(Transcribed page contents)
--
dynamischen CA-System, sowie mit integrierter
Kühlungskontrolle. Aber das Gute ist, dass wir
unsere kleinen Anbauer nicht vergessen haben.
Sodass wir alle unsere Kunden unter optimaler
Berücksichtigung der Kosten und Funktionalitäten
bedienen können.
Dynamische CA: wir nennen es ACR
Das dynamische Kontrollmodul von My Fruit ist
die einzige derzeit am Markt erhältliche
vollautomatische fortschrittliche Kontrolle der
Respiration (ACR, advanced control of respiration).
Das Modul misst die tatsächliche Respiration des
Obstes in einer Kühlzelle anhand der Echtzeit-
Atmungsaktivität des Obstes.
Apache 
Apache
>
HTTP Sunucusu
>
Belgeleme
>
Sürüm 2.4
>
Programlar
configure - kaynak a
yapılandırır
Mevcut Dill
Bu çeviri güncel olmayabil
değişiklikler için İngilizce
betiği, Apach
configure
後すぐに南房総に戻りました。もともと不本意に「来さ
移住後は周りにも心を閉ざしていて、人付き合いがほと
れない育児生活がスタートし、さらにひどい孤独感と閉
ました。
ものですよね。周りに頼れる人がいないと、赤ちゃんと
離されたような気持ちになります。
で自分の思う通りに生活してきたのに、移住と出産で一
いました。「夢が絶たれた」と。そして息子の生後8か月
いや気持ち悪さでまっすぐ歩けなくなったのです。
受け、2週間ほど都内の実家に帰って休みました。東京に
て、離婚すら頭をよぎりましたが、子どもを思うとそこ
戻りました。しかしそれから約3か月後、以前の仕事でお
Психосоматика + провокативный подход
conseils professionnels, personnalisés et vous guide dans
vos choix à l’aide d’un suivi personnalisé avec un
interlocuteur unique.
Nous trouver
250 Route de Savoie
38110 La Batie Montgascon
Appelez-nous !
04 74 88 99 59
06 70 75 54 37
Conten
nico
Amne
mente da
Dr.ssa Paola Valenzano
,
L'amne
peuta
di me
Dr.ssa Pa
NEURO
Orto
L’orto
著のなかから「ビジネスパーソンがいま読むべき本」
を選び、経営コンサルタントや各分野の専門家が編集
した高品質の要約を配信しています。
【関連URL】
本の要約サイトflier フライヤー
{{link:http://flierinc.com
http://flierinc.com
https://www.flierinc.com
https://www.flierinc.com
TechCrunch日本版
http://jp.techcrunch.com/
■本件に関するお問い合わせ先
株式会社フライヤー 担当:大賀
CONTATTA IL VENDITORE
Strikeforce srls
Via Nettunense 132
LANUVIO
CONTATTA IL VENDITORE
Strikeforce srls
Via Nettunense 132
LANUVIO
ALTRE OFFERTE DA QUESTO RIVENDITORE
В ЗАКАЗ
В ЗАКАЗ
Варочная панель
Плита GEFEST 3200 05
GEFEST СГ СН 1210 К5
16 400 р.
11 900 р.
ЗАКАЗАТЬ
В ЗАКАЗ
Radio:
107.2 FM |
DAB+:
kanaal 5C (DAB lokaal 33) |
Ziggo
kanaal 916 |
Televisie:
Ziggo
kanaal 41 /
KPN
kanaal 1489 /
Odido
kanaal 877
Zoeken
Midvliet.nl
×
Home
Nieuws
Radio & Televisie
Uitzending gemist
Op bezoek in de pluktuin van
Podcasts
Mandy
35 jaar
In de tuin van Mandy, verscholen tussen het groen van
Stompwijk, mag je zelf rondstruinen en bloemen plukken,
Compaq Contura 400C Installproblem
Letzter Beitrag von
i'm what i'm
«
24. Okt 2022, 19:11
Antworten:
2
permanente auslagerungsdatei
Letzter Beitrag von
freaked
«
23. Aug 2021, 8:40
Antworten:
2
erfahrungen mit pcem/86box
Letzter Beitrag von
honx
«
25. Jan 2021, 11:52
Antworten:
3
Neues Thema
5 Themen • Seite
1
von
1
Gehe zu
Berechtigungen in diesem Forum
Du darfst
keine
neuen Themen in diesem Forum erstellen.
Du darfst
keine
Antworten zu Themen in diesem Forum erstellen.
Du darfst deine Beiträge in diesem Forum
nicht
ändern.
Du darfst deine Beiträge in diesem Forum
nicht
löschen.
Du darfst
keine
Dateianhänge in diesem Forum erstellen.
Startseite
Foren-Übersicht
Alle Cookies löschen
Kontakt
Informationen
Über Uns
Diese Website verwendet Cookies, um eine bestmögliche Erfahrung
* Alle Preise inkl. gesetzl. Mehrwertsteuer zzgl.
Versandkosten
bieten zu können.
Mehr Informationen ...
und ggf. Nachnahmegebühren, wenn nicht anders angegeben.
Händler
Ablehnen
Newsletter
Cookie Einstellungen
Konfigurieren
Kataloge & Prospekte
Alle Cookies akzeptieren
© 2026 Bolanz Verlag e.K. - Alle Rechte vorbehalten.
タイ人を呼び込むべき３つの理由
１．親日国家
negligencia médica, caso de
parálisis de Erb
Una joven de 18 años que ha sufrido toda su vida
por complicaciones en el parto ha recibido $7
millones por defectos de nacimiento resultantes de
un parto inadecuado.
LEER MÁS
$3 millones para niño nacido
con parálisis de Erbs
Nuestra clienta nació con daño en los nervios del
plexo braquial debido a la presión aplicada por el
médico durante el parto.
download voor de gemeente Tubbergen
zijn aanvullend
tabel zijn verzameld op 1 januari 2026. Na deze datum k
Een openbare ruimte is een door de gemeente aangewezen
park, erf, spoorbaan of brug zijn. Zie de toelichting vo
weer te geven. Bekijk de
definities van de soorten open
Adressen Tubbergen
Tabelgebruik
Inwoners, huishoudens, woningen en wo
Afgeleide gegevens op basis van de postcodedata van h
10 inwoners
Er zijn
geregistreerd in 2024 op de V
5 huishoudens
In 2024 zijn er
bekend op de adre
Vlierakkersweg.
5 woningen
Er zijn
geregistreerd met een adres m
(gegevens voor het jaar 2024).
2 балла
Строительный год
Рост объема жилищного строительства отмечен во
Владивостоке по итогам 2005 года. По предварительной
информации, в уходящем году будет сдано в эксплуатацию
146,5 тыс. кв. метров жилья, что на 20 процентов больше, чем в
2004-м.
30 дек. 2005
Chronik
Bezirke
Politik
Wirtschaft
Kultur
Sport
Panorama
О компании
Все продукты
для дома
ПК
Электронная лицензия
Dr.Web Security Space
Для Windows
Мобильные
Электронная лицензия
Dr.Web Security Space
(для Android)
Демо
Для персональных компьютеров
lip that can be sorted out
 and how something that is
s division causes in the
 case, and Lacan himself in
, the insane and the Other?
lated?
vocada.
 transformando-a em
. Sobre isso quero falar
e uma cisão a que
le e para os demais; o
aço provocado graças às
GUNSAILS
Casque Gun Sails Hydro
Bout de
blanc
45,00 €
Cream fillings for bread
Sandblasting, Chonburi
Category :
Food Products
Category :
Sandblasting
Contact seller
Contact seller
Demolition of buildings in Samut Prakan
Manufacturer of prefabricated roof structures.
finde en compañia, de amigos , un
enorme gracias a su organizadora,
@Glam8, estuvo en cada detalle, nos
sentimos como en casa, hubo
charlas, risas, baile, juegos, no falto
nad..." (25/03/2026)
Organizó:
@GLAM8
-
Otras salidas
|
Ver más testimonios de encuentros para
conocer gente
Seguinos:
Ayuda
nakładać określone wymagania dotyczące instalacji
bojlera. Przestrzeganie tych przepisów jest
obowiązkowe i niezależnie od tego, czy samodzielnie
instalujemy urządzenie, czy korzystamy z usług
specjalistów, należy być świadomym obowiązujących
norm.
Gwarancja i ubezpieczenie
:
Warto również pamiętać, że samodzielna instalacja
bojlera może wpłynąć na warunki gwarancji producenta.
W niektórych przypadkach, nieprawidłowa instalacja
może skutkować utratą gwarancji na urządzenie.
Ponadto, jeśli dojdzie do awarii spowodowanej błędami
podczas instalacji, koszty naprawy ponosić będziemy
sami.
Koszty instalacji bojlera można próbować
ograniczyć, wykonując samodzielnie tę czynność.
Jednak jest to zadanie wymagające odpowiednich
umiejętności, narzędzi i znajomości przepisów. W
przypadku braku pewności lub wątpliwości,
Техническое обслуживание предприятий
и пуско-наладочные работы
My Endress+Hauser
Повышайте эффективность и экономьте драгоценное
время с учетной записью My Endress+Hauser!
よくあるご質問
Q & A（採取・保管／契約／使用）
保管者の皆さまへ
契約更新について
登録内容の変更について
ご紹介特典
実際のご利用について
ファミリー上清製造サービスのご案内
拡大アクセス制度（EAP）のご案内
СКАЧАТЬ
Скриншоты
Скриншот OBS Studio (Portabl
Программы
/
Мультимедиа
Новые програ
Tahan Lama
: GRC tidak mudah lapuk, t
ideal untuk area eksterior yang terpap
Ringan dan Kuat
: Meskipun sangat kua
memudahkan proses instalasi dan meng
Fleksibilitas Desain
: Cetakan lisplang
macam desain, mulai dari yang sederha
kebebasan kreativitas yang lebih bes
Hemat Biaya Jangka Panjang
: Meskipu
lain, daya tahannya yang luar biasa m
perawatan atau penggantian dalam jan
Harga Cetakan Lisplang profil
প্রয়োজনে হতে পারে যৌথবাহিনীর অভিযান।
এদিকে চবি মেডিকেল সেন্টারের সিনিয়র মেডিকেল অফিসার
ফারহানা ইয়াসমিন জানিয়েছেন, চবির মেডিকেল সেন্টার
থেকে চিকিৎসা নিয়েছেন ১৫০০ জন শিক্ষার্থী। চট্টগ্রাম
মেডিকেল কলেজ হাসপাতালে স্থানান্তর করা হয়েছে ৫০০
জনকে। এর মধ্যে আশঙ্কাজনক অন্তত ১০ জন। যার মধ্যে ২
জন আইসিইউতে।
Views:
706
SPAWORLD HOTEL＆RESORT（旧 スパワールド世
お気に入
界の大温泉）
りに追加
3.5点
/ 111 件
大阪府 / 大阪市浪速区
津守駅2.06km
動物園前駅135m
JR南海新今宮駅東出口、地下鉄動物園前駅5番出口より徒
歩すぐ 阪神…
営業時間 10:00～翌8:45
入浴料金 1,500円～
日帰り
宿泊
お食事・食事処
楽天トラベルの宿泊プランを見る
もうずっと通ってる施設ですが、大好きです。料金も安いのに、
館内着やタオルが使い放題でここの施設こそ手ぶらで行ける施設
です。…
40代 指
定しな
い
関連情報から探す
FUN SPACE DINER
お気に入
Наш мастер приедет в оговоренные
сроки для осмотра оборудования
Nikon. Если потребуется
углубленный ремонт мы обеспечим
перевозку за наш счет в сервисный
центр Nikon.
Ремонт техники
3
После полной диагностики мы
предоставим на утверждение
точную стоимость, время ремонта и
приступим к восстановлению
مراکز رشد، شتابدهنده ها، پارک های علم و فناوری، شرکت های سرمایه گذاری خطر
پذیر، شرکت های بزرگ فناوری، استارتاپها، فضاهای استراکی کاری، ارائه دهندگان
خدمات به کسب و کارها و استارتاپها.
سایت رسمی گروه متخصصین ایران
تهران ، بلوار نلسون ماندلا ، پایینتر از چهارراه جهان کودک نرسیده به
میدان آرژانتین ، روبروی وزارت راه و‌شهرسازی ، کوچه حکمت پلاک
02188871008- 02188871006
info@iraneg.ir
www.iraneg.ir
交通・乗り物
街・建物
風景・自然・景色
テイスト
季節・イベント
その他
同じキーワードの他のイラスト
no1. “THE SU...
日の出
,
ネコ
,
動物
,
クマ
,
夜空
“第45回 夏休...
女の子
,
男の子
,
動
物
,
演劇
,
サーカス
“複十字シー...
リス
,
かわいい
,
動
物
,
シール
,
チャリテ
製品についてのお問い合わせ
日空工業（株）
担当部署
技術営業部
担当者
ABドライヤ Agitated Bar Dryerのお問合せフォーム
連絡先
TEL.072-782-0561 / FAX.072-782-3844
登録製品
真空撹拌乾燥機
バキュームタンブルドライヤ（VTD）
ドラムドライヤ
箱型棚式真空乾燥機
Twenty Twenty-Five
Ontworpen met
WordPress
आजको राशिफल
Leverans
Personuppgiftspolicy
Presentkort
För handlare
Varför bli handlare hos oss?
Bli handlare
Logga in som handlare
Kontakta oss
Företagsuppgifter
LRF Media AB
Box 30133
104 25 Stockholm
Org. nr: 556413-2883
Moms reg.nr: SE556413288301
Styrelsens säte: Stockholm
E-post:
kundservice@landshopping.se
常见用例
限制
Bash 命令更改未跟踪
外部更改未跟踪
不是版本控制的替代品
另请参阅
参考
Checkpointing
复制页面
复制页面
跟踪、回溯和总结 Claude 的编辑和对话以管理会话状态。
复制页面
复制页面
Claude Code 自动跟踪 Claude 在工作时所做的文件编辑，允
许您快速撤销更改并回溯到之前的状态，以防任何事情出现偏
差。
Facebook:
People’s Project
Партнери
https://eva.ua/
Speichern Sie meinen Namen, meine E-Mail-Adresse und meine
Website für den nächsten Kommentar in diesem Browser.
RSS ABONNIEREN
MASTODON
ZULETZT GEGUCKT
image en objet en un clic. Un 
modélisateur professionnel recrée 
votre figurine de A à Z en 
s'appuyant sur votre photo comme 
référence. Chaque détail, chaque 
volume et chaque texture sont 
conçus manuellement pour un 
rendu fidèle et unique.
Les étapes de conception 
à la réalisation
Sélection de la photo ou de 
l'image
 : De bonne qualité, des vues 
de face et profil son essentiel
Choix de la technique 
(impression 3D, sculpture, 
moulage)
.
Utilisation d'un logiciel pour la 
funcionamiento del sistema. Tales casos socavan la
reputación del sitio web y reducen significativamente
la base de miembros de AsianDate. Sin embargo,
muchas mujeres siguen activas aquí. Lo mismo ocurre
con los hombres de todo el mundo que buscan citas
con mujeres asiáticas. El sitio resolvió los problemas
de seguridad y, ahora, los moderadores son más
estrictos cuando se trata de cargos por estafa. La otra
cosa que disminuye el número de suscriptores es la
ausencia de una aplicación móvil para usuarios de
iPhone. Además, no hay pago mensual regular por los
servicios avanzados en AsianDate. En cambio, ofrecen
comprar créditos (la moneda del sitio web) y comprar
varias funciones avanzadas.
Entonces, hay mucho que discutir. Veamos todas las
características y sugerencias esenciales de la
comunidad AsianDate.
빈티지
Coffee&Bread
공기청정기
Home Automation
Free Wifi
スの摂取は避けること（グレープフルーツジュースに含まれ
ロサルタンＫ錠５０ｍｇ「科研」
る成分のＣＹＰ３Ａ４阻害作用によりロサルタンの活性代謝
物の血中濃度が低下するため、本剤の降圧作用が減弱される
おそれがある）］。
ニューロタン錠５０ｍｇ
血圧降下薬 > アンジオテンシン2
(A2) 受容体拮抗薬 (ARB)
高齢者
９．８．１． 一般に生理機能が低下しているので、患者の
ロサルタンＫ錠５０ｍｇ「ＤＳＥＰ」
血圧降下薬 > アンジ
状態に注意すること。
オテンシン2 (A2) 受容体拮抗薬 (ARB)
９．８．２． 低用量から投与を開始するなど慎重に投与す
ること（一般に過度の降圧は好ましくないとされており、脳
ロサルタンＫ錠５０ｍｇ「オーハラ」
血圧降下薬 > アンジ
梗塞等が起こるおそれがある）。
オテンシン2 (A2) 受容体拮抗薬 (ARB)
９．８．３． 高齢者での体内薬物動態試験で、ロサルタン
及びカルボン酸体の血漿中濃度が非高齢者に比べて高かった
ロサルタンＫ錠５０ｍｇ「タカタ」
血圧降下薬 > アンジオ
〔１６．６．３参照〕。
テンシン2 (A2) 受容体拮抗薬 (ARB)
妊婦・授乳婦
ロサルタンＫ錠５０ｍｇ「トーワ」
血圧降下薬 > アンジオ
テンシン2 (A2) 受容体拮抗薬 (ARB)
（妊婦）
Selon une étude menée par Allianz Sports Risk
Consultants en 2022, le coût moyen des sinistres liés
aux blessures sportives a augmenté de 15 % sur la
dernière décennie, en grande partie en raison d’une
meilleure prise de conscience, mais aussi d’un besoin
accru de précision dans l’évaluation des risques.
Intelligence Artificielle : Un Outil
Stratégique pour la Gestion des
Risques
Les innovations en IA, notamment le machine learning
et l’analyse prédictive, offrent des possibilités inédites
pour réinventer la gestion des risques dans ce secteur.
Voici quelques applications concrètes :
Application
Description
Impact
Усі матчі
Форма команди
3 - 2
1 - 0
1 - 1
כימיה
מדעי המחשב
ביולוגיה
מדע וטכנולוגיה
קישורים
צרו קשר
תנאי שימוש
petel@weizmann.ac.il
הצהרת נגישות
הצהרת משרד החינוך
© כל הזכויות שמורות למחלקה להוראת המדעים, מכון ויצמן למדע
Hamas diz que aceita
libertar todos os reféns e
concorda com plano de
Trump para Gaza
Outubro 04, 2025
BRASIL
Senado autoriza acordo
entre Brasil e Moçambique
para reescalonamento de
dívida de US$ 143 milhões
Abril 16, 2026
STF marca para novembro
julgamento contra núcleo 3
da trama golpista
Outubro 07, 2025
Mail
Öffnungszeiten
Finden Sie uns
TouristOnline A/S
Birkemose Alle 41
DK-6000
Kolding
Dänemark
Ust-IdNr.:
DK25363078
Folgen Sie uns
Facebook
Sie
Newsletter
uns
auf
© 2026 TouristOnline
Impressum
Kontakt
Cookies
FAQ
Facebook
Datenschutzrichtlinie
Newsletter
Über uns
--
* **TASK GOAL**: Quote word for word every line from the start of the records through the line containing "Психосоматика + провокативный подход", including both of those lines.

* **SOLUTION TO THIS PROBLEM**:
dynamischen CA-System, sowie mit integrierter
Kühlungskontrolle. Aber das Gute ist, dass wir
unsere kleinen Anbauer nicht vergessen haben.
Sodass wir alle unsere Kunden unter optimaler
Berücksichtigung der Kosten und Funktionalitäten
bedienen können.
Dynamische CA: wir nennen es ACR
Das dynamische Kontrollmodul von My Fruit ist
die einzige derzeit am Markt erhältliche
vollautomatische fortschrittliche Kontrolle der
Respiration (ACR, advanced control of respiration).
Das Modul misst die tatsächliche Respiration des
Obstes in einer Kühlzelle anhand der Echtzeit-
Atmungsaktivität des Obstes.
Apache 
Apache
>
HTTP Sunucusu
>
Belgeleme
>
Sürüm 2.4
>
Programlar
configure - kaynak a
yapılandırır
Mevcut Dill
Bu çeviri güncel olmayabil
değişiklikler için İngilizce
betiği, Apach
configure
後すぐに南房総に戻りました。もともと不本意に「来さ
移住後は周りにも心を閉ざしていて、人付き合いがほと
れない育児生活がスタートし、さらにひどい孤独感と閉
ました。
ものですよね。周りに頼れる人がいないと、赤ちゃんと
離されたような気持ちになります。
で自分の思う通りに生活してきたのに、移住と出産で一
いました。「夢が絶たれた」と。そして息子の生後8か月
いや気持ち悪さでまっすぐ歩けなくなったのです。
受け、2週間ほど都内の実家に帰って休みました。東京に
て、離婚すら頭をよぎりましたが、子どもを思うとそこ
戻りました。しかしそれから約3か月後、以前の仕事でお
Психосоматика + провокативный подход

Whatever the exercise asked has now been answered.